Disclaimer: sad but true: I don't know anything. If you went to review, review to every story separately, it helps to increase my number of reviews.
It has been a little over two months since I posted anything and I hope this wasn't too disappointing. this is based on a short writing I found when cleaning my room, I just made it a bit longer.
Aragorn cannot escapes the events at Helm's deep and seeks to elevate his burden by sharing it through a letter.
Dear Arwen
I know not how to tell you. Never before have I seen such horror, not even in my younger years when I first ran with the Dunedain and discovered the gruesomeness of battle. When I travelled through the dead marshes and saw the face of death, it could not have prepared me to see the face of the dying. Every night I fall asleep with the image of the dead haunting me and every morning I wake with the screaming of these for whom yesterday had been their last among the living and with a dreadful feeling that today will be mine. I have seen death before, but never like this, never before did we lose so many trying to achieve victory, it became a lamentable defeat.
I realise that for you so far away from this –and thank the Valar that you are- this sounds like something a poet would say. There is a significant difference though: poets live in a universe of their own making where they cannot be harmed and they may live without care for the world. For us, here on the battlefield, their poetry has become our grim reality.
For a poet it is simple, his hero comes out alive and lives happily ever after with a family that has miraculously been saved or the hero will die but will be remembered for his honour and altruism in serving his country. Never does the poet speak of those who fell fighting alongside his hero, of their families. And in the end, the hero never speaks of them, but in fond remembrance of their sacrifice for the greater good. But I have found that there is no noble way to die, it is not honourable or dignified. Death here is foul. Here the fallen lie in the mud, trampled by their friends before their last breath or drowning in their own blood. To survive, you must shield yourself with the corps of your comrade. No hero will arise from amidst the fallen and dauntingly present his blade to the sun in challenge without regard for his deceased companions.
There is screaming, the cries of those already in the clutches of death. Slowly the screaming diminishes, or maybe it does not but is simply overtaken by the mournful howls of those remaining behind. We fight for the greater good, we die for it, but doing so does not stop Sauron. He sits laughing on his throne, with the wave of his hand he sends out more of his expendable forces, and we keep fighting until all potential heroes are gone and still we would praise them. Is a so-called honourable death so much more preferable to a death while finding comfort in the arms of a beloved one last time before the end? Do we not make ourselves an easy victim by facing Him head on? would it not be better to hide away for now? and come out when we are ready, when we are prepared. But no, we could not do that: we would not be heroes. I'm sure He sits laughing on his throne.
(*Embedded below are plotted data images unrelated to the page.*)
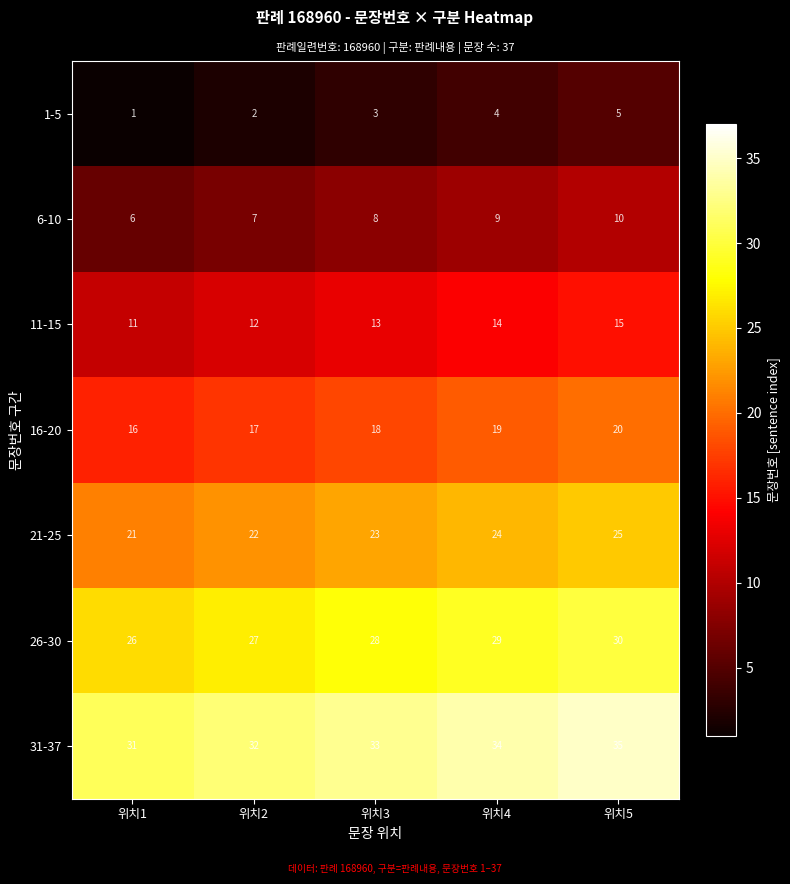

How many data points in 31-37 are less than 33?

2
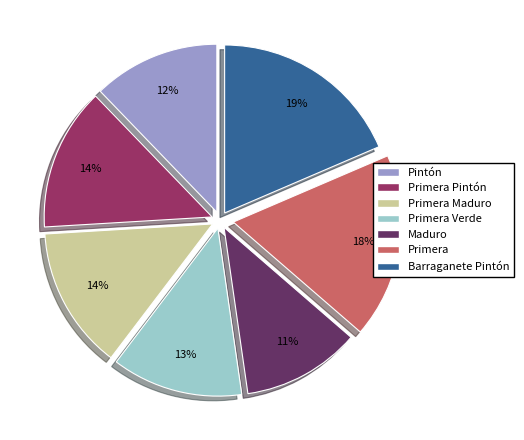

Which has a higher value, Primera or Primera Verde?

Primera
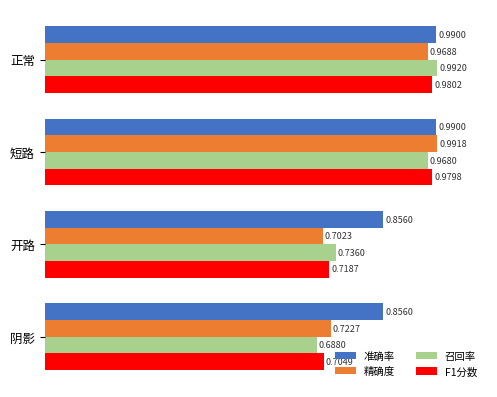

What is the sum of all 召回率 values?

3.4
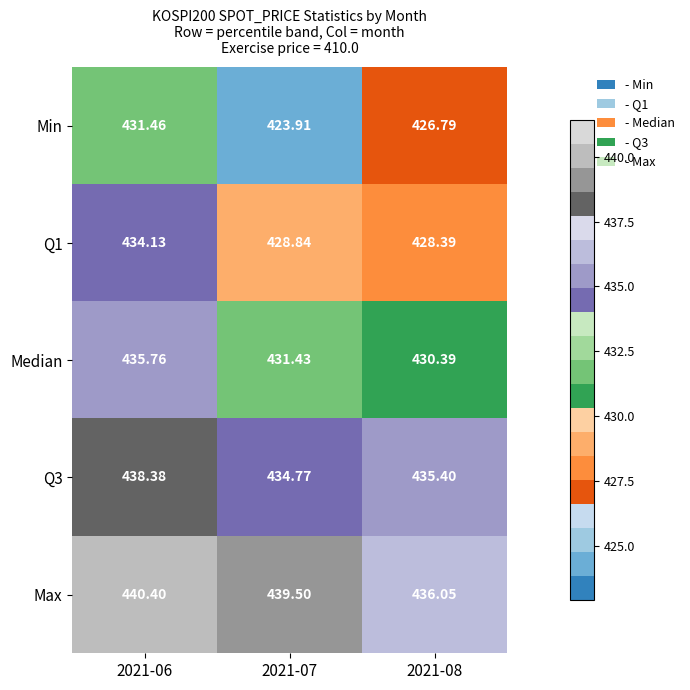

Is the value of Median at 2021-06 greater than the value of Q3 at 2021-08?

Yes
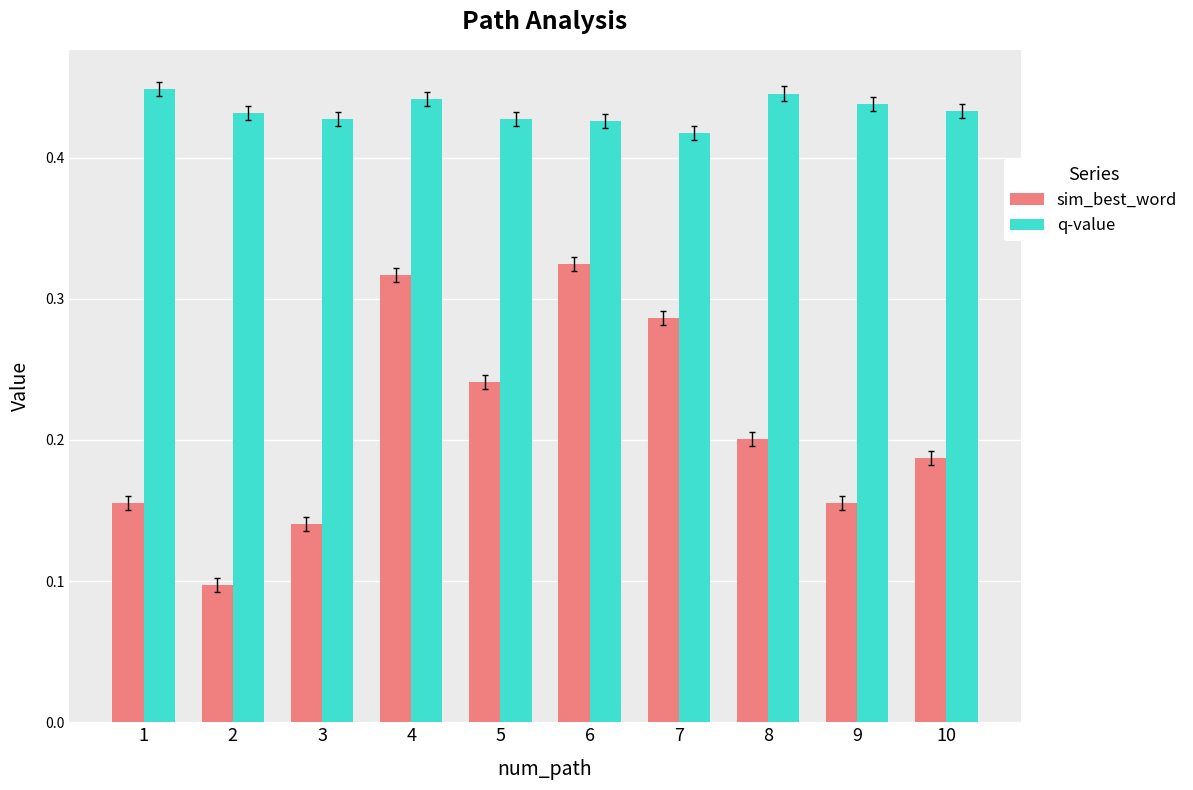

Rank the series by their maximum value, from highest to lowest.

q-value, sim_best_word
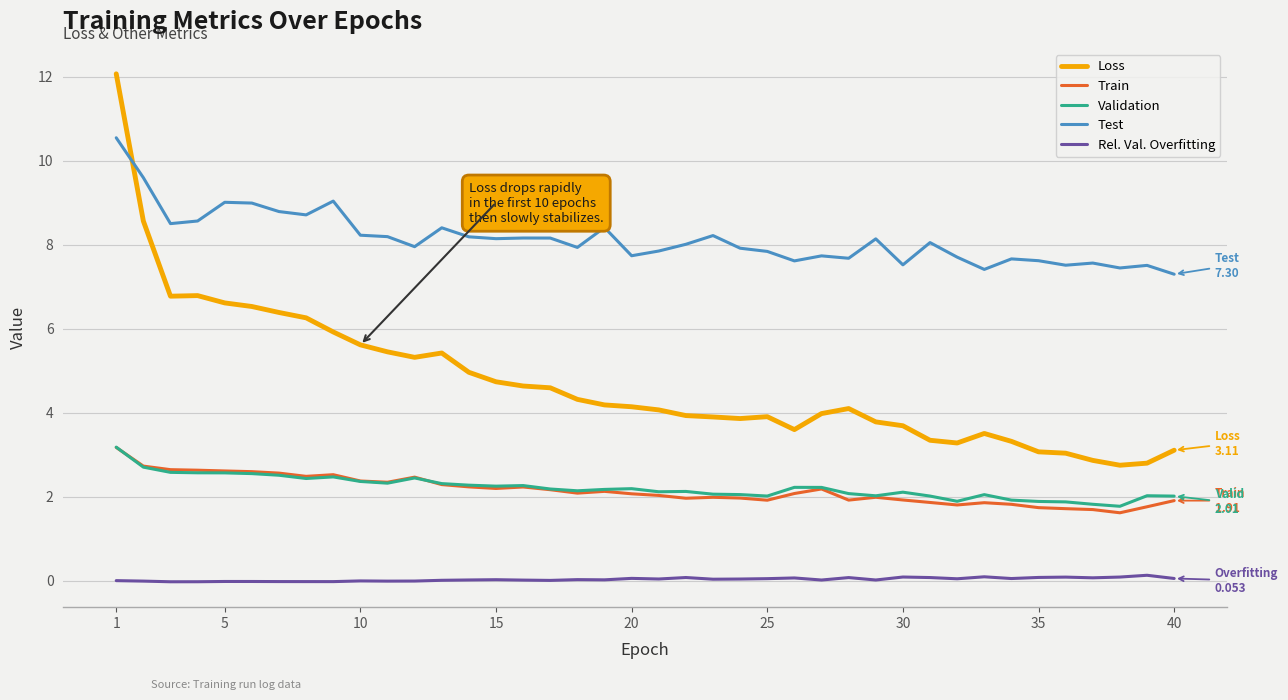

What are all the series names shown in the legend?

Loss, Train, Validation, Test, Rel. Val. Overfitting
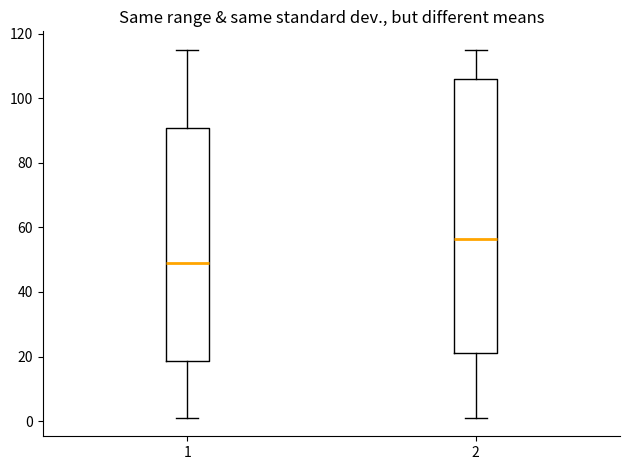

Which box's median line is the lowest?

1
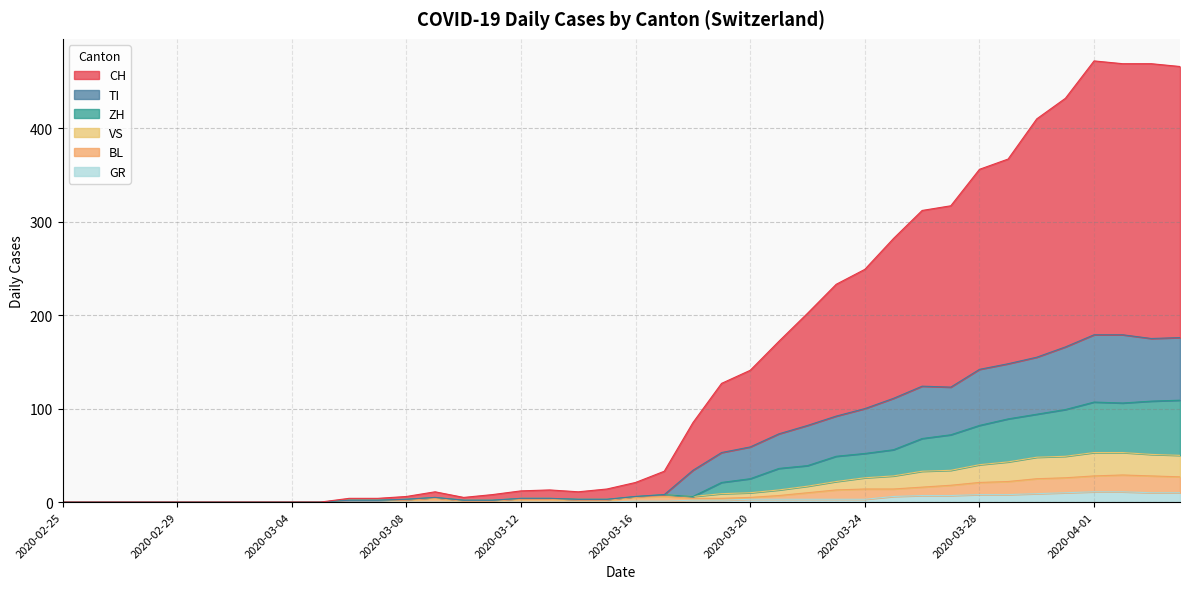

Where is the first local maximum for ZH?

2020-03-09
I know I should not tell you this and that you will think it strange that I have. And I know that you expected something closer to a love letter, full of promises, but I seem unable t write such a lie. I love you never doubt that, but now I realise more than ever before that, despite what I 'd thought earlier, I cannot live of love alone. No one can. Love does not dismiss our hunger, love does not quench our thirst, love does not heal our wounds or cure our diseases. Love does not bring back the dead. It is to protect those we love that we fight, that we die. But when I see a woman crying her loss to the sky, after having lost husband, father and brothers or when I see an orphaned child wandering about lost, I cannot help but ask whether we have done the right thing. What have we offered them other but a life in further misery. Life, yes. A life in which they may toil for the rest of their days trying to regain some semblance of what they had before. They will curse Sauron for doing this to them. They will curse us for not handling things as we should have, for pretending to be heroes. It is so much easier to blame Him then.
I cannot promise a safe homecoming or indeed, a homecoming at all. And I cannot tell you to hope when I myself have lost all hope. I can only ask, should I not return, that you remember me as I was in the days when I still believed I could live of love alone. In love and hope. This war will leave its mark on me for if I come back I will not only carry visible scars, but invisible ones as well, these will run far deeper and will be much slower in healing. I do not remember when my hope began to weaver, but this is not the first time I have wondered.
I love you never doubt that.
Namarië
Yours
Aragorn.
The fire crackled merrily but unnoticed as it consumed the worries of a troubled soul. Better to let the lady remain ignorant among her books and poems and legends, than to burden her with the gruesome truth. Better to not taint her soul with the dark spot that is claiming yours.
I had to stop here, though my mind could have easily gone on for a long while yet, I felt I could not possibly write such a long, dark letter without getting a bit down. Bye, see you again, whenever I do.